Karl Adolph Hagedorn, RBA RI RSMA NEAC NS (1889-1969)
German-born Karl Hagedorn made a consciously pioneering attempt to introduce Modernism to Manchester in the early decades of the twentieth century, through his work as a painter and designer. Later, he tempered his style so that it fitted more easily into England’s naturalistic watercolour tradition. Karl Hagedorn was born in Berlin on 11 September 1889, and brought up in Freiburg-im-Breisgau. He went to Manchester in 1905 to train in textile production at the School of Technology, and also studied under Adolph Valette at the School of Art. At the School of Art, he befriended local girl, Nelly Stiebel, who would become his wife, and Francis Sladen Smith, with whom he founded the art club, Der Künstler Zwei. By 1911, he was boarding with Sladen and his parents at 289 Great Western Street, Moss Side, and working as clerk.
His development into a Modernist was achieved in Paris, in the years 1912-13, when, working under Maurice Denis, he met a number of artists – notably Henri Matisse – and absorbed a range of avant-garde styles.
On his return to England, he made a consciously pioneering attempt to introduce Modernism into Manchester through his work as both painter and designer. As a freelance designer, he worked in the areas of commercial art, advertising, window display and textiles, and many of the cottons that bore his patterns sold in the African market. He was the outstanding contributor to the controversial second exhibition of the Manchester Society of Modern Painters in 1913, and would continue to exhibit with the society until 1916.
Becoming a British subject at the outbreak of the First World War, in 1914, Hagedorn married Nelly in Honiton, Devon, in 1915, and she gave birth to their daughter, Elinor Anne, in Newton Abbot in 1916. In that year, he became a Lance-Corporal in the Middlesex Regiment, and during active service found time to produce some landscape studies.
In Manchester, and then in Buxton, Derbyshire, during the 1920s, Hagedorn worked in a distinctive geometric manner, which applied Cubist draughtsmanship to the tradition of the English landscape watercolour. However, on holidays in France and Italy, he began to relax the degree of abstraction and emphasised instead the element of close observation. Following his move to Belsize Park Gardens, in London, in 1927, he befriended Randolph Schwabe, who encouraged him in this direction (though it is said that the tragic death of his only child, in 1928, also had an effect on his change of style).
Hagedorn exhibited at a number of leading galleries in London, the provinces and France, and was elected to the Royal Society of British Artists, the Royal Institute of Painters in Water Colours, the Royal Society of Marine Artists, the National Society of Artists, the New English Art Club and the Salon d’Automne.
During the Second World War, Hagedorn contributed views of Derbyshire to Sir Kenneth Clark’s Recording Britain project and four works to the War Artists’ Advisory Committee.
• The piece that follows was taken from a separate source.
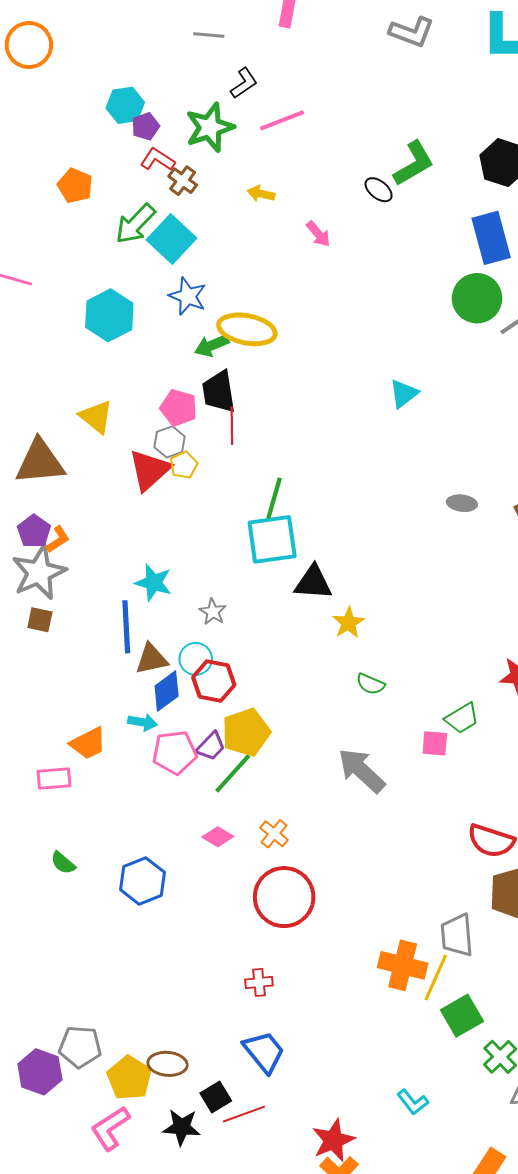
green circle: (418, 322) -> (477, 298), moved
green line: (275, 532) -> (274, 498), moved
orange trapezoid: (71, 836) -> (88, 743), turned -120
By the late 1940s, he and Nelly were living in a converted eighteenth-century coach house at Feltham, he was teaching part-time at Epsom School of Art. Latterly, they lived at 7, The Little Boltons, Kensington.
Karl Hagedorn died on 31 March 1969.
In 1995, the Chris Beetles Gallery hosted ‘Manchester’s first Modernist’, an important retrospective exhibition of the work of Karl Hagedorn organised in conjunction with the Whitworth Art Gallery of the university of Manchester. It was accompanied by an illustrated biographical catalogue. His work is represented in numerous public collections, including The Whitworth Art Gallery (Manchester).